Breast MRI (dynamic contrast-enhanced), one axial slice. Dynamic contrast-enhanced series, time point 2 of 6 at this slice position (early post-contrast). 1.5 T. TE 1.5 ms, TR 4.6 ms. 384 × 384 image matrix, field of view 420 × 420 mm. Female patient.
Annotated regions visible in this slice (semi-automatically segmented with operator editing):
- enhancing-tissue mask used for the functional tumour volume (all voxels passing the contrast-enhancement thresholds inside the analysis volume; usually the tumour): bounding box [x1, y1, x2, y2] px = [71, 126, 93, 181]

• **Required action**
Please repeat the material in full, keeping it exact.

• **Task response**
Breast MRI (dynamic contrast-enhanced), one axial slice. Dynamic contrast-enhanced series, time point 2 of 6 at this slice position (early post-contrast). 1.5 T. TE 1.5 ms, TR 4.6 ms. 384 × 384 image matrix, field of view 420 × 420 mm. Female patient.
Annotated regions visible in this slice (semi-automatically segmented with operator editing):
- enhancing-tissue mask used for the functional tumour volume (all voxels passing the contrast-enhancement thresholds inside the analysis volume; usually the tumour): bounding box [x1, y1, x2, y2] px = [71, 126, 93, 181]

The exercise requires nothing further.